→ Extract

++++++++++++++++++++

Global Mindset. Local Instinct.

6 Things That Increase the Odds of a Successful Exit

by | Jun 9, 2021 | Business & Commercial Law, Corporate/M&A Practice

The economic crisis caused by the pandemic and the flurry of M&A activity have made many owners think about selling.  The decision to sell is a major undertaking and one not to be taken lightly.

Unfortunately, many businesses do not successfully make the transition to a new owner.  That is why business owners need to educate themselves on the road ahead before starting a long and time-consuming process.

The risks of making a mistake are significant where most of an owner’s net worth is tied up in the business.

Understand the process and build a team

Most business owners have not been through the sales process before selling their life’s work.  That is why it is important for owners to learn about price, process and to assemble a team of experts.

Price

Business brokers and investment bankers can provide estimates of a business’ worth in the marketplace.  Principals can also engage valuation firms to conduct valuations of their business.  While more art than science, valuations can provide sellers with guidance as to the price range they might expect in a sale scenario.

++++++++++++++++++++

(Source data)
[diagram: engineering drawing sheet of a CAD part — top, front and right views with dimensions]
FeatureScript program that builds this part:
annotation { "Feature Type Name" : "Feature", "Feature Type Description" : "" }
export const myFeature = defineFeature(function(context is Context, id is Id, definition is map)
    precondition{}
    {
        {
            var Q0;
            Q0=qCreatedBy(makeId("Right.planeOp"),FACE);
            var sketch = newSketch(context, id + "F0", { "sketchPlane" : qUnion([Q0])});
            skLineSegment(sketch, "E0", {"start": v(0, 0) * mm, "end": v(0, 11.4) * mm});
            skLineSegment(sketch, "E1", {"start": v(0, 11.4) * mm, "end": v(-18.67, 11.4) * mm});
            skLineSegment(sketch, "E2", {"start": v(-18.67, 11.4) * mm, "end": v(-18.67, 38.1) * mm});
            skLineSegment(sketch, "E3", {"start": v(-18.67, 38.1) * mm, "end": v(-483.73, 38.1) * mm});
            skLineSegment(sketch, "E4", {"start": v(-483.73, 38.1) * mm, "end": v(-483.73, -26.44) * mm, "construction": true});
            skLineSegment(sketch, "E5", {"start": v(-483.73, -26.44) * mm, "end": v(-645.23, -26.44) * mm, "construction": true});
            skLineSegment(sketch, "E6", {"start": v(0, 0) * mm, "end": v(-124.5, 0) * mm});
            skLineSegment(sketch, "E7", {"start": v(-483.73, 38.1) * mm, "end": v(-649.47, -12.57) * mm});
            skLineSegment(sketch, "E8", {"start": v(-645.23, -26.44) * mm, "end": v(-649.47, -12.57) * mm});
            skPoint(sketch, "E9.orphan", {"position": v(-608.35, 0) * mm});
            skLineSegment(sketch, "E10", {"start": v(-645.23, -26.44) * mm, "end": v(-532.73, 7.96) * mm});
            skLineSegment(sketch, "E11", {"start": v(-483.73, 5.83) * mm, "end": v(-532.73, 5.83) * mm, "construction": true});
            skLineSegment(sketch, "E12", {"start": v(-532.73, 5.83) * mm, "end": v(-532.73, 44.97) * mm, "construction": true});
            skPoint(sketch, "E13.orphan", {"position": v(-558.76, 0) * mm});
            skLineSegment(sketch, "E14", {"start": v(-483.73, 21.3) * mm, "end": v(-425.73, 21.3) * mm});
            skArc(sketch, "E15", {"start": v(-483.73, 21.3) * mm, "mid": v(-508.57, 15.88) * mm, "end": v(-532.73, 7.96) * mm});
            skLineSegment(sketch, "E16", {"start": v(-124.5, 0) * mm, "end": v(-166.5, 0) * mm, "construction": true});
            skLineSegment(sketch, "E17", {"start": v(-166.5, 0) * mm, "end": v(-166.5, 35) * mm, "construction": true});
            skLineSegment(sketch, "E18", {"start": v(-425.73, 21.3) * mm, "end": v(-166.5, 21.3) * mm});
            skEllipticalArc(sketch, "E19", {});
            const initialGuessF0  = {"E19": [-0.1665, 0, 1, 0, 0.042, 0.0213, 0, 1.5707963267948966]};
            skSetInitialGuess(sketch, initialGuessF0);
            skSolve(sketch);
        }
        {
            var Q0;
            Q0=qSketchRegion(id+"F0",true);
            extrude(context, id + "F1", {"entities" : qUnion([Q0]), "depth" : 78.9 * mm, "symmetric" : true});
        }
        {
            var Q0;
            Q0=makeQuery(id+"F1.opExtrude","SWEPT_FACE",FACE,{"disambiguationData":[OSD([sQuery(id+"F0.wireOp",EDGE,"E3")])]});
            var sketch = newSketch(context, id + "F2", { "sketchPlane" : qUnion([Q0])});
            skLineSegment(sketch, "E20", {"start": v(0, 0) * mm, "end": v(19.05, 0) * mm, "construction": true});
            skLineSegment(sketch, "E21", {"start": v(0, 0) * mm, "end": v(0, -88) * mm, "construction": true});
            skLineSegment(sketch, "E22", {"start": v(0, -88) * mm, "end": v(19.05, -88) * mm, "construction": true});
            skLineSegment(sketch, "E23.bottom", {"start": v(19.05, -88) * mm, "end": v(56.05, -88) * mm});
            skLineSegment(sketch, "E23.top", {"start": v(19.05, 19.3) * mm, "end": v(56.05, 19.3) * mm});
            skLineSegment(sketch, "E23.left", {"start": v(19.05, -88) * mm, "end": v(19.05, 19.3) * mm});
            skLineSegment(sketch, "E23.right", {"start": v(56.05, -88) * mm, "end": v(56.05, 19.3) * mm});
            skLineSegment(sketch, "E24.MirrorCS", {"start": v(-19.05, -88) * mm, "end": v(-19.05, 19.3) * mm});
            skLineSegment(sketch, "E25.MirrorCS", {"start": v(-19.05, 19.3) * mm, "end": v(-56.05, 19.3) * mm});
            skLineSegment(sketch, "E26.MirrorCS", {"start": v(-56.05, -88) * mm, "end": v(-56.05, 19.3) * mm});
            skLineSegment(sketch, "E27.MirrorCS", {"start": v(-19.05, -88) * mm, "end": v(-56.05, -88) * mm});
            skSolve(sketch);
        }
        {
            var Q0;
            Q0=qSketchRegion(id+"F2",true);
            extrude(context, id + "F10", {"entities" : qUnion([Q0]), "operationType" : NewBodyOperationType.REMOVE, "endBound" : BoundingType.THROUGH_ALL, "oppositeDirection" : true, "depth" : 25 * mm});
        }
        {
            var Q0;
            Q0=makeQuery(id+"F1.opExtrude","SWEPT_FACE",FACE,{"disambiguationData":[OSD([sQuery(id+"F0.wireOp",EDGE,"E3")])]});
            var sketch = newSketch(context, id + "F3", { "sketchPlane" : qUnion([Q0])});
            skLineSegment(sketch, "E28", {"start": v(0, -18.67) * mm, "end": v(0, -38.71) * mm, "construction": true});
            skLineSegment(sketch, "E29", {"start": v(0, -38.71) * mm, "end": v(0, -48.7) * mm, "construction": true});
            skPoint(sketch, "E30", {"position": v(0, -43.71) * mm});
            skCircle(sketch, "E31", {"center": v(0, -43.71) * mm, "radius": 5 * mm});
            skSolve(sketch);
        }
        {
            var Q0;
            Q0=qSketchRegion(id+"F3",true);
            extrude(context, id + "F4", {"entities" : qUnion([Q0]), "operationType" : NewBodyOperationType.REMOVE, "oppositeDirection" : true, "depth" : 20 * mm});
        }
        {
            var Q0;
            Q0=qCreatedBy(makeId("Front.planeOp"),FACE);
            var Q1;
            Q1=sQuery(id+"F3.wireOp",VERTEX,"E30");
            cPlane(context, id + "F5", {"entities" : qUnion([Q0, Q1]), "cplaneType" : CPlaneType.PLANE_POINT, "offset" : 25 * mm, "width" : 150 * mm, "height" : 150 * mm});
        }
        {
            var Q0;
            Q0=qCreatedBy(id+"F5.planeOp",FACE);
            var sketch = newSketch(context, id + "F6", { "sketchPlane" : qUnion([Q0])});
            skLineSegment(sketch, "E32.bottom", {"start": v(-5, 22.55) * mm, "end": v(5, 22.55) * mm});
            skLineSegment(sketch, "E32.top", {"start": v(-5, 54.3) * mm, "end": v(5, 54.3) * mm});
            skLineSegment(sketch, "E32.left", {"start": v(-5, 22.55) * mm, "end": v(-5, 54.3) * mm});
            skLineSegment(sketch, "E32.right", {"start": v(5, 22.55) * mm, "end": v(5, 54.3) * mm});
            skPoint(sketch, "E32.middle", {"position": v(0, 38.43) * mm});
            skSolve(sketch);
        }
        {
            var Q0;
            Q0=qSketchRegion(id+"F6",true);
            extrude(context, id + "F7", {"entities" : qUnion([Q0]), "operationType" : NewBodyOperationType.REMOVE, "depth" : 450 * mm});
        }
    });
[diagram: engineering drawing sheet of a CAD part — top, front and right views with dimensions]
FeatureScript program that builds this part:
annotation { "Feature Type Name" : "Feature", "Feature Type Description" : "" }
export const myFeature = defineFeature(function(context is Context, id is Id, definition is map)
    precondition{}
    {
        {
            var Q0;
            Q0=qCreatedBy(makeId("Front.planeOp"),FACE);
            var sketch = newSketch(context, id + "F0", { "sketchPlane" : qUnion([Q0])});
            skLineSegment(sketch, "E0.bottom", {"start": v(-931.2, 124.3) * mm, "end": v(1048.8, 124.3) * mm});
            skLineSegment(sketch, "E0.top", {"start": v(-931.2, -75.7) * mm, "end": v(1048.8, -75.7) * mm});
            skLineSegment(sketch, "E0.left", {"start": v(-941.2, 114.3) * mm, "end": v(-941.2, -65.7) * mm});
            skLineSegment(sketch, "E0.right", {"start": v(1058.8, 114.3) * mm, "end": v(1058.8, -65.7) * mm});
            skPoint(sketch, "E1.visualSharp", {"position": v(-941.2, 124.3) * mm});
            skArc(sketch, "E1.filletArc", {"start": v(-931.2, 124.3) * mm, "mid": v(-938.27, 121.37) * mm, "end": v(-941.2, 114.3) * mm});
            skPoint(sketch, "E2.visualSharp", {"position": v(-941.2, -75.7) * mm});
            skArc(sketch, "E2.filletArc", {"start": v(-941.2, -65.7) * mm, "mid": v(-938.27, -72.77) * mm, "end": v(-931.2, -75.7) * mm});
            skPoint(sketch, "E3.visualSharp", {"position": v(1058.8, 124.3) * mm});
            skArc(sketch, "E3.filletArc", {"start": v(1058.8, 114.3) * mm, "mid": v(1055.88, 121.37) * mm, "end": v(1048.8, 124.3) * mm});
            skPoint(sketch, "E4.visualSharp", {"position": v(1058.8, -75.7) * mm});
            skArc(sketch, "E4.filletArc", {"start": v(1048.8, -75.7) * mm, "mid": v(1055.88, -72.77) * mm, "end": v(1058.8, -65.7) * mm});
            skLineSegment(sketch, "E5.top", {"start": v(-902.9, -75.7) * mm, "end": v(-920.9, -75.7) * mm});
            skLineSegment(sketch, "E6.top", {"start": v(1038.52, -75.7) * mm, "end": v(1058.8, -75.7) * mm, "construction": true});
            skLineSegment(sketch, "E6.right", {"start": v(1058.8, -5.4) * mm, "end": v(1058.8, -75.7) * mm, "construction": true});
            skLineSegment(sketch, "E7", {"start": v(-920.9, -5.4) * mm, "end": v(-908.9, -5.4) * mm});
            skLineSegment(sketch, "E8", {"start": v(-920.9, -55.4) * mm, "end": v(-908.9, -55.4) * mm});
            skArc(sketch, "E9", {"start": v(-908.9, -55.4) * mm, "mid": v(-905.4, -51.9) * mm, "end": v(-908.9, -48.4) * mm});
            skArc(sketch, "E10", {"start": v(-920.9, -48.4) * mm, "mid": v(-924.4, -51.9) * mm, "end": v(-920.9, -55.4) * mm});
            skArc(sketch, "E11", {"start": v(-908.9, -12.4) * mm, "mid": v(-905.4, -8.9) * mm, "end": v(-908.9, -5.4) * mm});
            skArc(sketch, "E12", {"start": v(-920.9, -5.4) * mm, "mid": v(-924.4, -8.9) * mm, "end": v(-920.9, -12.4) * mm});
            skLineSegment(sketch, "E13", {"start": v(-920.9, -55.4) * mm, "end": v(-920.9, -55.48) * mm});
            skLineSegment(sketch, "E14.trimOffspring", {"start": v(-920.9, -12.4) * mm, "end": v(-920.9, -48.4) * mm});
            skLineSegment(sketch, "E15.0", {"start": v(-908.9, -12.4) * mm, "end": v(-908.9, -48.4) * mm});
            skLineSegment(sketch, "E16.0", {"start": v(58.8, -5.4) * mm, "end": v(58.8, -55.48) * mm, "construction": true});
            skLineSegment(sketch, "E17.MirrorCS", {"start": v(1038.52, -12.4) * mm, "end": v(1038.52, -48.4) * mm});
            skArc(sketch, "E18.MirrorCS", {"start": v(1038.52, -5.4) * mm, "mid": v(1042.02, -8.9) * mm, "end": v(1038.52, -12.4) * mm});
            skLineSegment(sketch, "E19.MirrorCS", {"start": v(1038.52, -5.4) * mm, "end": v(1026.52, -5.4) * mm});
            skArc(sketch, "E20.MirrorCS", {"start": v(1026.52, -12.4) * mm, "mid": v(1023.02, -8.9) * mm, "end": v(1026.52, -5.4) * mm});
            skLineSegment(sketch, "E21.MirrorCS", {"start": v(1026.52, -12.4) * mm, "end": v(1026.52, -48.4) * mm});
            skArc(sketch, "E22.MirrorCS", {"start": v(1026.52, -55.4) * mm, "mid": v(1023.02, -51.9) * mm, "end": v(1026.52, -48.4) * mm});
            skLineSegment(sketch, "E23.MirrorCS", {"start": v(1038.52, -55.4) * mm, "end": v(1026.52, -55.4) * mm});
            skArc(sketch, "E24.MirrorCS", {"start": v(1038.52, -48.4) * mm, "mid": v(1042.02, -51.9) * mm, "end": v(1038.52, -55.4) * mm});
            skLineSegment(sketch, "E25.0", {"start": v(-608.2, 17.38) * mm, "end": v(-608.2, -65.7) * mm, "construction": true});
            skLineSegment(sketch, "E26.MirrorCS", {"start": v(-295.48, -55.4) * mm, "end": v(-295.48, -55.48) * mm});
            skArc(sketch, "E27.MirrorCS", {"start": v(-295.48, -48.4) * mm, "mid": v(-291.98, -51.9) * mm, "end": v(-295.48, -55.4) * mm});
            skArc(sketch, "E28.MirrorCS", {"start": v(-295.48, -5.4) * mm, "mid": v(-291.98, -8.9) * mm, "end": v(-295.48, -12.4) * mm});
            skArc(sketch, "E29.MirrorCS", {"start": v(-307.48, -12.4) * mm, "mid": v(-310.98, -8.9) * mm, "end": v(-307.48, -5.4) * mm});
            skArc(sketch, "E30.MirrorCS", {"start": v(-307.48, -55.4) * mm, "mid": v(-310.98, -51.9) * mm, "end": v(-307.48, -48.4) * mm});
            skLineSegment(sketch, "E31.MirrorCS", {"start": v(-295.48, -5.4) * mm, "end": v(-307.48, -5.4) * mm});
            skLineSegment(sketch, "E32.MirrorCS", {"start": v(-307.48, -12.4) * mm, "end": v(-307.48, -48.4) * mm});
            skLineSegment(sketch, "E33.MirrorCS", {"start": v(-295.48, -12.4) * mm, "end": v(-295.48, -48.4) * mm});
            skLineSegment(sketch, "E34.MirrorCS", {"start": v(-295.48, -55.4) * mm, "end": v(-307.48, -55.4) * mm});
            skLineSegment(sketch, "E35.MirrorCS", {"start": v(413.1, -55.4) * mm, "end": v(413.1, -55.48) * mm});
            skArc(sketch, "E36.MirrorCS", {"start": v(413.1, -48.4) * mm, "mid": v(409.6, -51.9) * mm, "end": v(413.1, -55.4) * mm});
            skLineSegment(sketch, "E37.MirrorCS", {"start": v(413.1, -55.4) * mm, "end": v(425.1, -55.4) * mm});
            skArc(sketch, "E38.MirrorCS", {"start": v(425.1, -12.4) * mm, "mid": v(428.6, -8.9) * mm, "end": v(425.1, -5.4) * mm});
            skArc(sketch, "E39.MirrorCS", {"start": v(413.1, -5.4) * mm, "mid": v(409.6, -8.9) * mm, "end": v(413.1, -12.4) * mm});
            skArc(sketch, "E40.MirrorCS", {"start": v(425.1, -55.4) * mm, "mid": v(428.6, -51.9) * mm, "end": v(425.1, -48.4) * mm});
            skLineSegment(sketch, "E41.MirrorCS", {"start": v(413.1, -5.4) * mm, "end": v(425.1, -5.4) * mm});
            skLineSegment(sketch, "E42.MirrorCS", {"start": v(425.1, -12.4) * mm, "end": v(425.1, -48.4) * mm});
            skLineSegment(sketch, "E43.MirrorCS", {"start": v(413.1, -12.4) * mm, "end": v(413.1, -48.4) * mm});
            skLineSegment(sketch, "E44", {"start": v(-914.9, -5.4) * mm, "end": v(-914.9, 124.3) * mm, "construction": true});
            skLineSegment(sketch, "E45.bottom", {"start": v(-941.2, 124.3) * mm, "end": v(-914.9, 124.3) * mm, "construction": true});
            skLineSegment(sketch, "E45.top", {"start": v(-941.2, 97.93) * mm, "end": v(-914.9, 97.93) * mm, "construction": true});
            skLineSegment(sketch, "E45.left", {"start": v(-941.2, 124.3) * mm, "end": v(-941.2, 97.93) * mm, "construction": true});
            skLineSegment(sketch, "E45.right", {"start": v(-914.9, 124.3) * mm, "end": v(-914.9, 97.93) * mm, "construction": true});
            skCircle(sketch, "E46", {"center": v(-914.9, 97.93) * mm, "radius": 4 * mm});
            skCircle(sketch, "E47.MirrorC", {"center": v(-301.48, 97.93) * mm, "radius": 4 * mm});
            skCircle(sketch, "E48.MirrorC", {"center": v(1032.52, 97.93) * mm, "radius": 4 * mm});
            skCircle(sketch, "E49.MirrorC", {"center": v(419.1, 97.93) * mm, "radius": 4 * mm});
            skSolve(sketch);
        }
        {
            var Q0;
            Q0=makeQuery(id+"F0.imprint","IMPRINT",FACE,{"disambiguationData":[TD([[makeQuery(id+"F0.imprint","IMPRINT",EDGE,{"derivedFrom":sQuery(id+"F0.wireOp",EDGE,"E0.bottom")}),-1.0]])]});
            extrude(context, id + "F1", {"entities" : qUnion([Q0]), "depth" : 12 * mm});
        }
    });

++++++++++++++++++++

Continue the text on increasing the odds of a successful business exit, picking up right after its last sentence. The records stand apart from the text and are not part of it.

Process

M&A attorneys and tax CPAs are critical team members to have in place.  Both can educate sellers on the process and main issues to be addressed once a decision to sell has been made.  Both can also assist in formulating a flowchart for the sales process including suggestions as to what other advisers should be hired.

Team

In addition to M&A attorneys and tax CPAs, owners should at least consult wealth managers and personal tax advisers to maximize the tax efficiency of the sale.

Find and address weaknesses

Most owners have not taken any real time to evaluate what their business looks like to a third party.

It is important for sellers to spend some time in the buyer’s shoes by taking a critical view of their company.  Their advisers can play a pivotal role in this by preparing mock due diligence requests and reviewing the results.

The second step is addressing the weaknesses identified in the review of the business.  Buyers will find the major problems in the business eventually.  It is in the seller’s best interest to be aware of the issues and have a plan to address these issues with the buyer early on in the process.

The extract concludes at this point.